Our Florida senators should vote an emphatic ‘no’ on jacked up interest rates
Why would Florida lawmakers consider increasing interest rates on large personal loans at a time when so many Florida families are struggling to get by?
This is the last thing our state needs, and our representatives should vote “no” on SB 580, a bill that would jack up allowable interest rates drastically, in some cases up to double what is currently allowed.
Self-Help Credit Union is a community development institution with nine branches in Florida. We are committed to providing greater access to fair, affordable financing options for underserved communities, including women, low-wealth families, immigrants and communities of color.
These are the same communities that are often preyed upon by high-cost lenders bent on extracting wealth rather than serving financial needs safely and responsibly.
SB 580 would increase allowable interest rates to 36 percent for personal loans up to $25,000, an astronomical rate for such large loans. The repayment on that size loan would be an astounding $54,000. Interest rates on loans of just a few thousand dollars would increase as well. A 36 percent interest rate is simply too high for any loan larger than a few hundred dollars.
The lenders pushing for this change certainly do not have a reputation for serving their customers well. In fact, they have made a practice of slipping in add-on products that don’t benefit the borrower but increase the amount owed, keeping borrowers indebted for years.
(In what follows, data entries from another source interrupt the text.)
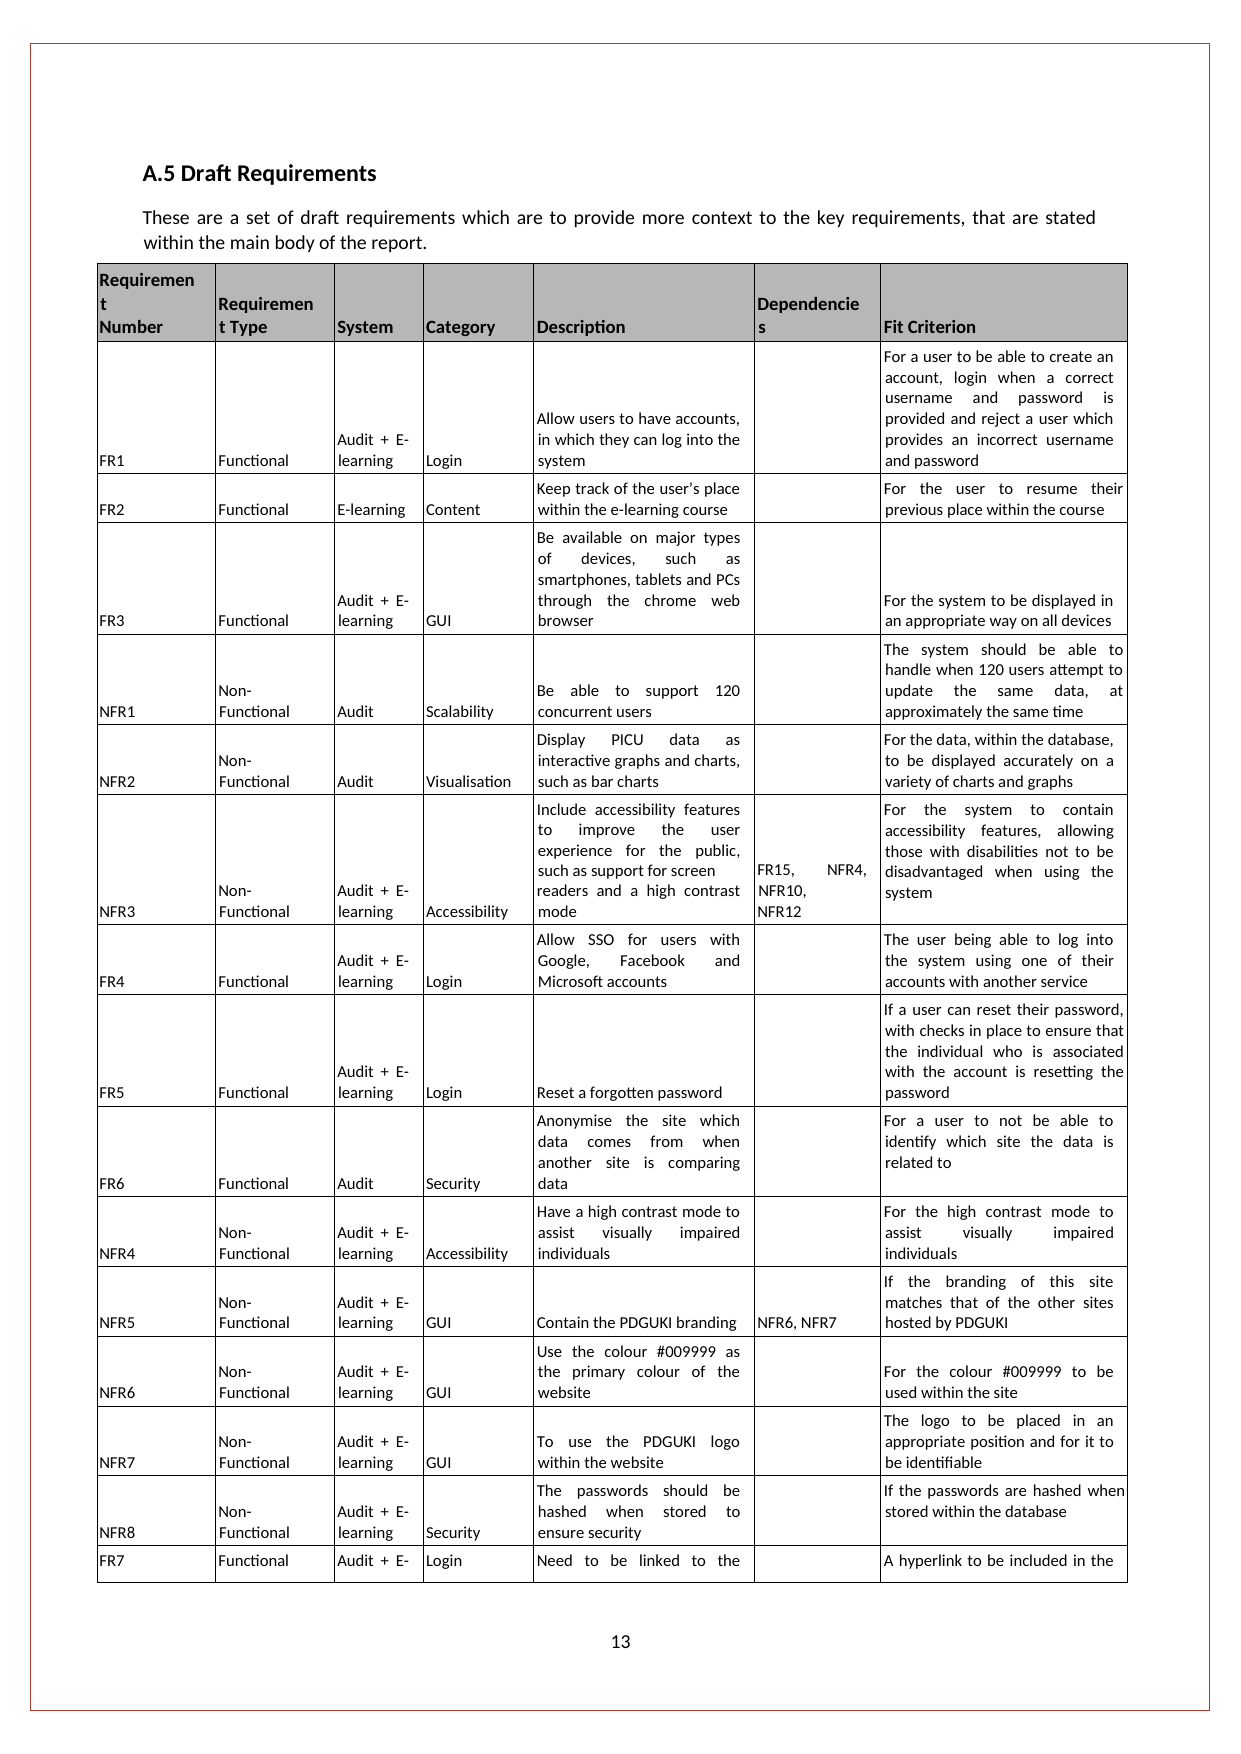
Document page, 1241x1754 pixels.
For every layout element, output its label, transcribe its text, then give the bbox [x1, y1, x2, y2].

table_cell Functional [216, 925, 334, 994]
table_cell GUI [424, 523, 533, 634]
table_cell If a user can reset their password, with checks in place to ensure that the individual who is associated with the account is resetting the password [881, 995, 1127, 1106]
table_cell Non-Functional [216, 725, 334, 794]
table_cell [755, 1197, 880, 1266]
table_cell Security [424, 1107, 533, 1196]
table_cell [881, 1546, 1127, 1582]
table_cell FR15, NFR4, NFR10, NFR12 [755, 795, 880, 924]
table_cell Non-Functional [216, 795, 334, 924]
table_cell Audit [335, 725, 423, 794]
table_cell The system should be able to handle when 120 users attempt to update the same data, at approximately the same time [881, 635, 1127, 724]
table_cell Audit + E-learning [335, 342, 423, 473]
table_cell Audit + E-learning [335, 1546, 423, 1582]
table_cell For the colour #009999 to be used within the site [881, 1337, 1127, 1406]
table_cell The passwords should be hashed when stored to ensure security [534, 1476, 754, 1545]
table_cell To use the PDGUKI logo within the website [534, 1407, 754, 1475]
table_cell Contain the PDGUKI branding [534, 1267, 754, 1336]
table_cell Be able to support 120 concurrent users [534, 635, 754, 724]
table_cell FR4 [98, 925, 215, 994]
table_cell The user being able to log into the system using one of their accounts with another service [881, 925, 1127, 994]
table_cell For the high contrast mode to assist visually impaired individuals [881, 1197, 1127, 1266]
table_cell Functional [216, 1107, 334, 1196]
table_cell Functional [216, 995, 334, 1106]
table_cell [755, 474, 880, 522]
table_cell Login [424, 342, 533, 473]
subtitle A.5 Draft Requirements [142, 158, 1099, 187]
table_cell The logo to be placed in an appropriate position and for it to be identifiable [881, 1407, 1127, 1475]
table_cell For the data, within the database, to be displayed accurately on a variety of charts and graphs [881, 725, 1127, 794]
table_cell For the system to be displayed in an appropriate way on all devices [881, 523, 1127, 634]
table_cell Audit + E-learning [335, 1197, 423, 1266]
table_cell Have a high contrast mode to assist visually impaired individuals [534, 1197, 754, 1266]
table_header Category [424, 264, 533, 341]
table_cell Audit + E-learning [335, 1476, 423, 1545]
table_cell GUI [424, 1267, 533, 1336]
table_cell GUI [424, 1337, 533, 1406]
table_cell FR3 [98, 523, 215, 634]
table_cell Allow users to have accounts, in which they can log into the system [534, 342, 754, 473]
table_cell [755, 523, 880, 634]
table_cell Login [424, 925, 533, 994]
table_cell For a user to not be able to identify which site the data is related to [881, 1107, 1127, 1196]
table_cell [755, 1107, 880, 1196]
table_cell [755, 342, 880, 473]
table_cell For a user to be able to create an account, login when a correct username and password is provided and reject a user which provides an incorrect username and password [881, 342, 1127, 473]
table_cell NFR6 [98, 1337, 215, 1406]
table_cell Non-Functional [216, 1337, 334, 1406]
table_cell [755, 925, 880, 994]
table_cell Use the colour #009999 as the primary colour of the website [534, 1337, 754, 1406]
table_cell [755, 1337, 880, 1406]
table_cell If the passwords are hashed when stored within the database [881, 1476, 1127, 1545]
table_cell Login [424, 995, 533, 1106]
table_cell Non-Functional [216, 1267, 334, 1336]
table_cell Audit + E-learning [335, 523, 423, 634]
table_header Description [534, 264, 754, 341]
table_cell Non-Functional [216, 635, 334, 724]
table_cell FR6 [98, 1107, 215, 1196]
table_cell Functional [216, 1546, 334, 1582]
table_cell [755, 635, 880, 724]
table_cell [755, 995, 880, 1106]
table_cell FR1 [98, 342, 215, 473]
table_cell E-learning [335, 474, 423, 522]
table_cell GUI [424, 1407, 533, 1475]
table_cell Audit [335, 1107, 423, 1196]
table_header System [335, 264, 423, 341]
table_cell For the system to contain accessibility features, allowing those with disabilities not to be disadvantaged when using the system [881, 795, 1127, 924]
table_cell Audit + E-learning [335, 795, 423, 924]
table_cell NFR5 [98, 1267, 215, 1336]
table_cell Audit + E-learning [335, 1337, 423, 1406]
table_cell If the branding of this site matches that of the other sites hosted by PDGUKI [881, 1267, 1127, 1336]
table_cell Include accessibility features to improve the user experience for the public, such as support for screen readers and a high contrast mode [534, 795, 754, 924]
table_cell NFR1 [98, 635, 215, 724]
table_cell FR2 [98, 474, 215, 522]
table_cell Content [424, 474, 533, 522]
table_cell Functional [216, 523, 334, 634]
table_cell Non-Functional [216, 1407, 334, 1475]
table_cell Anonymise the site which data comes from when another site is comparing data [534, 1107, 754, 1196]
table_cell Display PICU data as interactive graphs and charts, such as bar charts [534, 725, 754, 794]
table_cell Reset a forgotten password [534, 995, 754, 1106]
table_cell Be available on major types of devices, such as smartphones, tablets and PCs through the chrome web browser [534, 523, 754, 634]
table_cell [755, 1546, 880, 1582]
table_header Dependencies [755, 264, 880, 341]
table_cell Functional [216, 342, 334, 473]
table_cell Scalability [424, 635, 533, 724]
table_cell [755, 1407, 880, 1475]
table_cell Functional [216, 474, 334, 522]
table_cell NFR8 [98, 1476, 215, 1545]
table_cell Audit + E-learning [335, 995, 423, 1106]
table_cell [755, 1476, 880, 1545]
table_cell Audit + E-learning [335, 1407, 423, 1475]
table_cell Accessibility [424, 1197, 533, 1266]
table_cell For the user to resume their previous place within the course [881, 474, 1127, 522]
table_cell NFR3 [98, 795, 215, 924]
table_cell Audit + E-learning [335, 1267, 423, 1336]
table_cell Audit + E-learning [335, 925, 423, 994]
table_cell Audit [335, 635, 423, 724]
table_cell FR5 [98, 995, 215, 1106]
table_cell NFR4 [98, 1197, 215, 1266]
table_header Fit Criterion [881, 264, 1127, 341]
table_cell NFR6, NFR7 [755, 1267, 880, 1336]
table_cell NFR2 [98, 725, 215, 794]
table_cell Login [424, 1546, 533, 1582]
table_header Requirement Number [98, 264, 215, 341]
table_header Requirement Type [216, 264, 334, 341]
table_cell Security [424, 1476, 533, 1545]
table_cell Allow SSO for users with Google, Facebook and Microsoft accounts [534, 925, 754, 994]
table_cell Visualisation [424, 725, 533, 794]
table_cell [534, 1546, 754, 1582]
table_cell Non-Functional [216, 1476, 334, 1545]
table_cell NFR7 [98, 1407, 215, 1475]
table_cell Accessibility [424, 795, 533, 924]
table_cell Non-Functional [216, 1197, 334, 1266]
table_cell FR7 [98, 1546, 215, 1582]
table_cell [755, 725, 880, 794]
table_cell Keep track of the user’s place within the e-learning course [534, 474, 754, 522]
text These are a set of draft requirements which are to provide more context to the key requirements, that are stated within the main body of the report. [142, 205, 1099, 254]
The Center for Responsible Lending (CRL) analyzed court cases in Colorado for defaulted loans made by the same lenders pushing this proposal in Florida. There were disturbing levels of add-on products that increase the debt load for the borrower, sometimes to extreme levels, but do not provide much benefit.
Imagine taking a high-cost loan of $10,000 and finding that the automobile club memberships and insurance policies pushed on increased the amount owed by another $5,000, as CRL found in one egregious case. And then imagine finding out that the insurance policy–that you paid for as the borrower!–benefits only the lender in case of default. The very companies asking for this increase routinely add on multiple insurance policies to the same loan. This is not even close to responsible lending.
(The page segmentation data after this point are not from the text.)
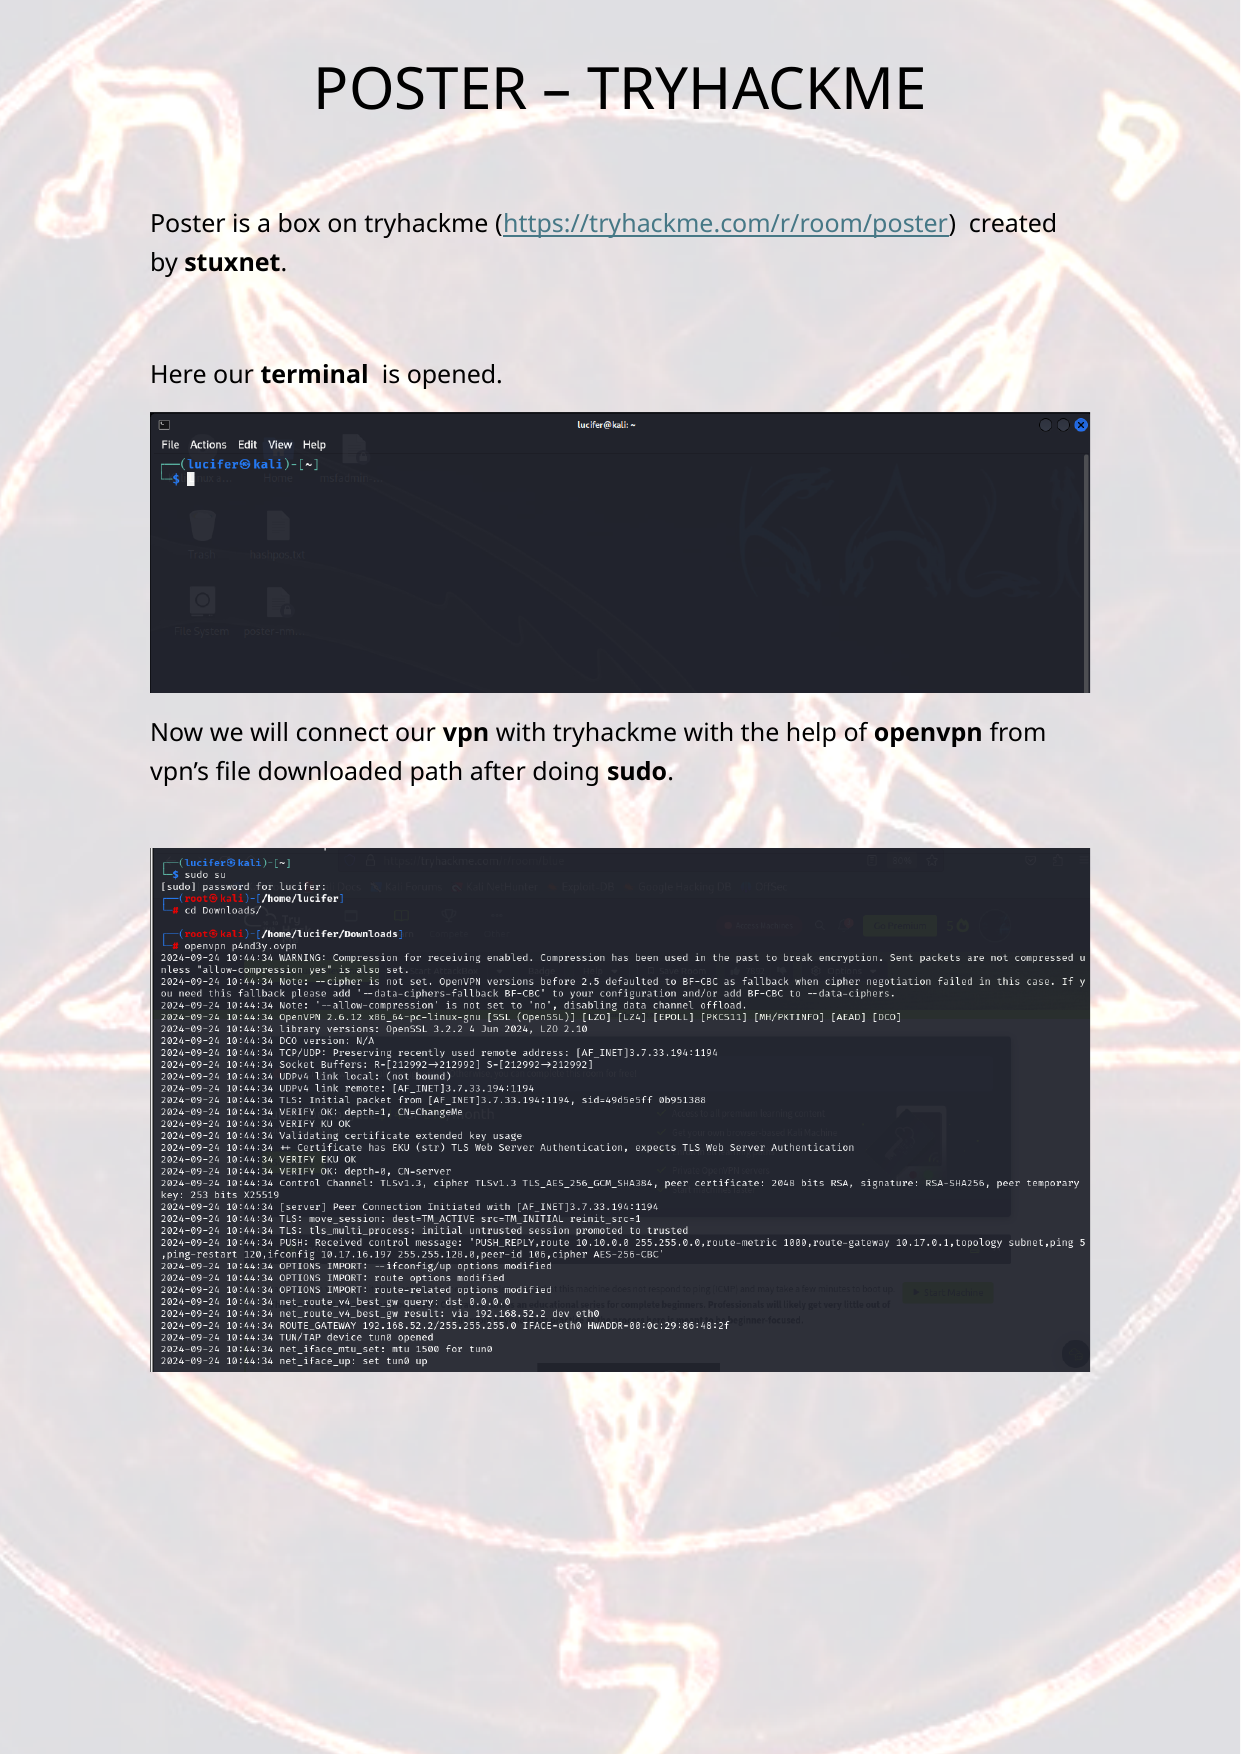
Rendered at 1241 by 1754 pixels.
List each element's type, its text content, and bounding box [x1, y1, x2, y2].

text Poster is a box on tryhackme (https://tryhackme.com/r/room/poster) created by stuxnet. [150, 206, 1090, 279]
picture [150, 848, 1091, 1372]
text Now we will connect our vpn with tryhackme with the help of openvpn from vpn’s file downloaded path after doing sudo. [150, 714, 1090, 788]
picture [150, 412, 1091, 693]
text Here our terminal is opened. [150, 357, 1090, 391]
Borrowers have little hope of comparing the cost of this type of loan to other options, especially when the lenders fail to disclose the true cost of credit by excluding add-on products in their stated APR calculations.
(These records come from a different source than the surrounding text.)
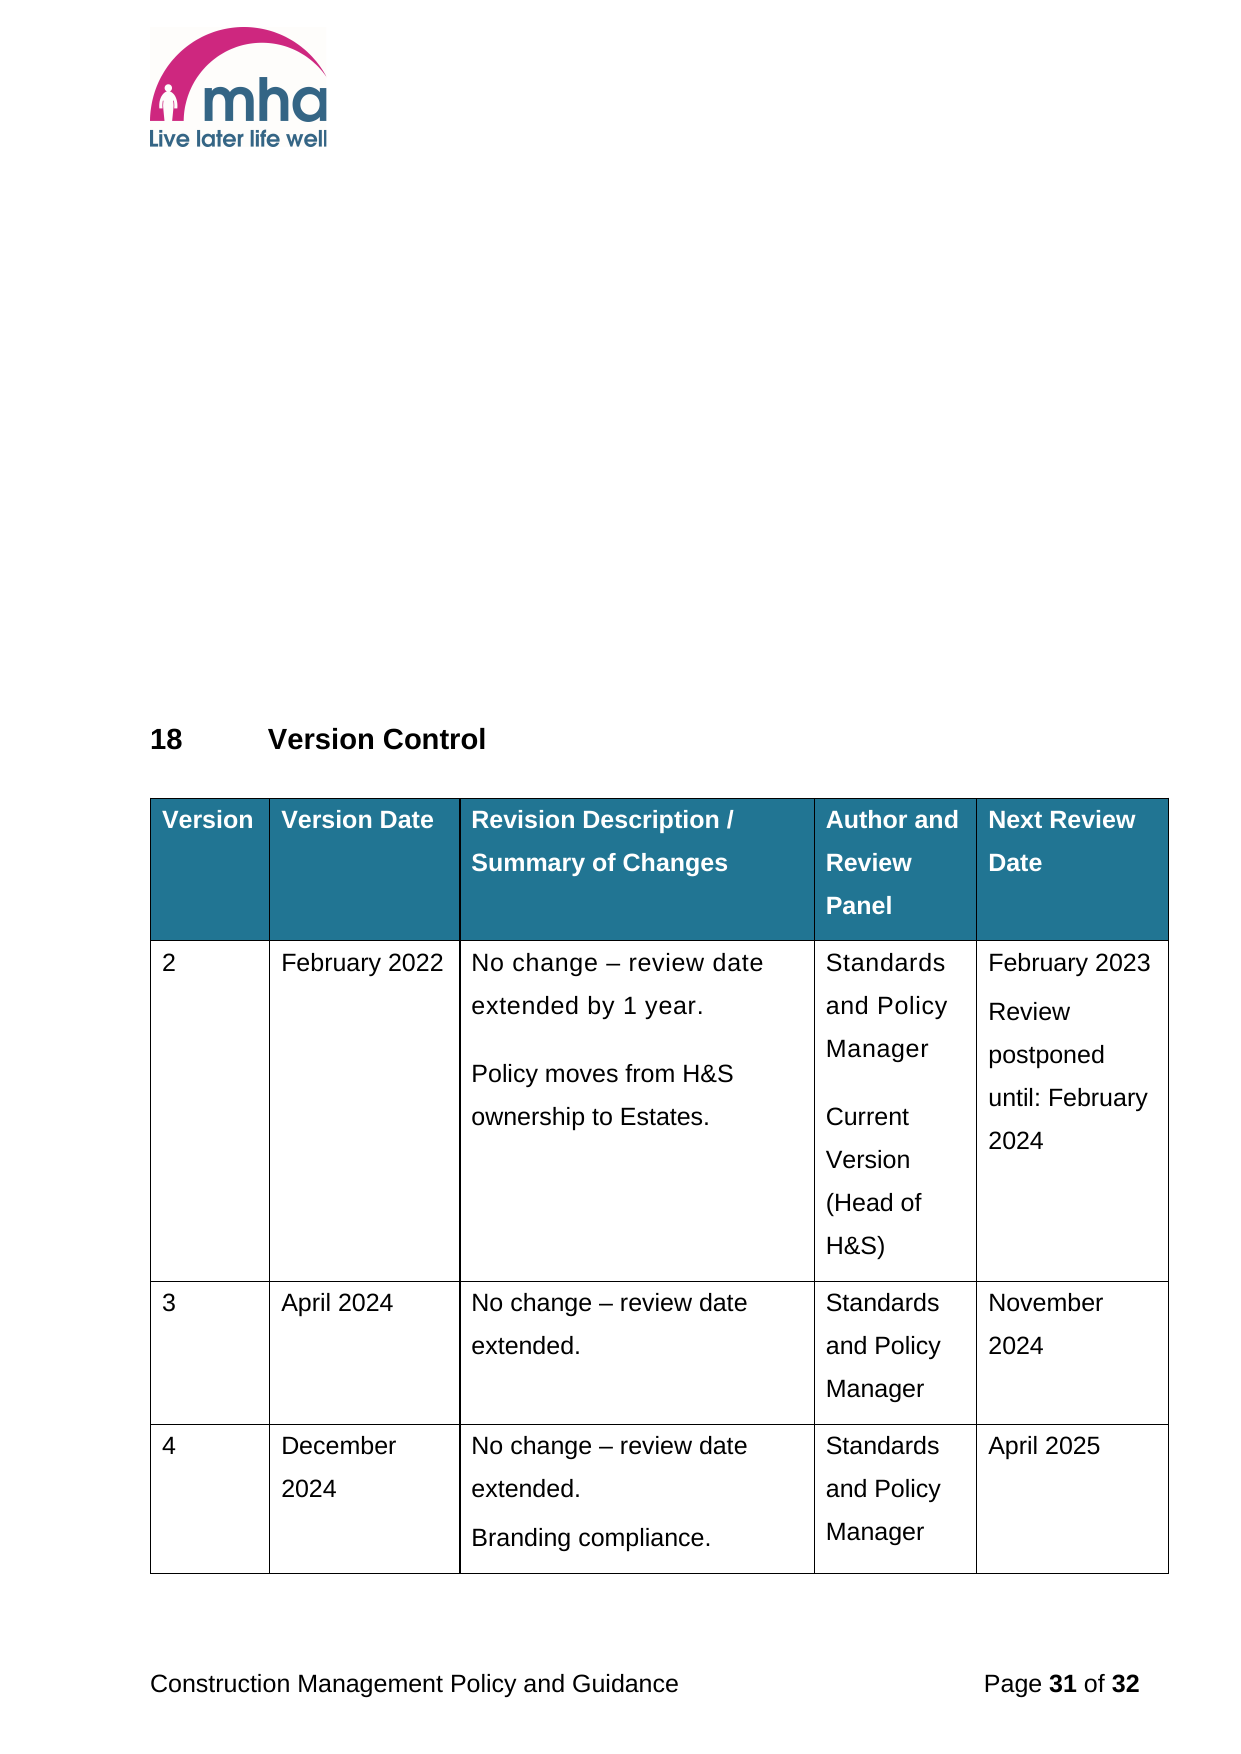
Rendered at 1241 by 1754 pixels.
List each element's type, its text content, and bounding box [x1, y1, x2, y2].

table_cell Standards and Policy Manager Current Version (Head of H&S) [815, 941, 976, 1281]
table_cell 3 [151, 1282, 269, 1423]
table_cell April 2024 [270, 1282, 459, 1423]
table_cell November 2024 [977, 1282, 1168, 1423]
picture [150, 27, 327, 147]
table_cell February 2022 [270, 941, 459, 1281]
subtitle Version Control [150, 722, 1146, 756]
table_cell No change – review date extended by 1 year. Policy moves from H&S ownership to Estates. [461, 941, 814, 1281]
table_cell April 2025 [977, 1425, 1168, 1572]
table_cell Standards and Policy Manager [815, 1425, 976, 1572]
table_header Version [151, 799, 269, 940]
table_cell Standards and Policy Manager [815, 1282, 976, 1423]
table_header Author and Review Panel [815, 799, 976, 940]
table_header Version Date [270, 799, 459, 940]
table_cell 4 [151, 1425, 269, 1572]
table_header Next Review Date [977, 799, 1168, 940]
table_cell No change – review date extended. [461, 1282, 814, 1423]
table_cell December 2024 [270, 1425, 459, 1572]
table_cell February 2023 Review postponed until: February 2024 [977, 941, 1168, 1281]
table_cell 2 [151, 941, 269, 1281]
table_header Revision Description / Summary of Changes [461, 799, 814, 940]
table_cell No change – review date extended. Branding compliance. [461, 1425, 814, 1572]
The upshot is that these high-cost loans with upsold add-ons can keep borrowers in unaffordable debt for years. Rather than support this legislation, our lawmakers should be scrutinizing this type of lending and making sure Florida citizens are not being harmed by unscrupulous practices.
Raising interest rates on these problematic loans is the last thing our hardworking Florida families need as they seek financial and economic security.
Adner Marcelin is City Executive with Self-Help Credit Union.